TASK TO COMPLETE
Your task is to print all of the data word for word.

** Opening INFORMATION SHOWN block **

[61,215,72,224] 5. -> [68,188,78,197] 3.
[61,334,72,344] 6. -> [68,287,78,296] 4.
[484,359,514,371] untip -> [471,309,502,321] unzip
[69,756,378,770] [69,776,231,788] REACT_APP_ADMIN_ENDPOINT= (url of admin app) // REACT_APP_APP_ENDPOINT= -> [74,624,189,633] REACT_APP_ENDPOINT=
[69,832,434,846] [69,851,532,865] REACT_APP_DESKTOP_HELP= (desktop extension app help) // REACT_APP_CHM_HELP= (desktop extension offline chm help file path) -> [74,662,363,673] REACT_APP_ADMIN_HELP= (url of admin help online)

** Closing INFORMATION SHOWN block **

ANSWER AREA
[61,215,72,224] 5. -> [68,188,78,197] 3.
[61,334,72,344] 6. -> [68,287,78,296] 4.
[484,359,514,371] untip -> [471,309,502,321] unzip
[69,756,378,770] [69,776,231,788] REACT_APP_ADMIN_ENDPOINT= (url of admin app) // REACT_APP_APP_ENDPOINT= -> [74,624,189,633] REACT_APP_ENDPOINT=
[69,832,434,846] [69,851,532,865] REACT_APP_DESKTOP_HELP= (desktop extension app help) // REACT_APP_CHM_HELP= (desktop extension offline chm help file path) -> [74,662,363,673] REACT_APP_ADMIN_HELP= (url of admin help online)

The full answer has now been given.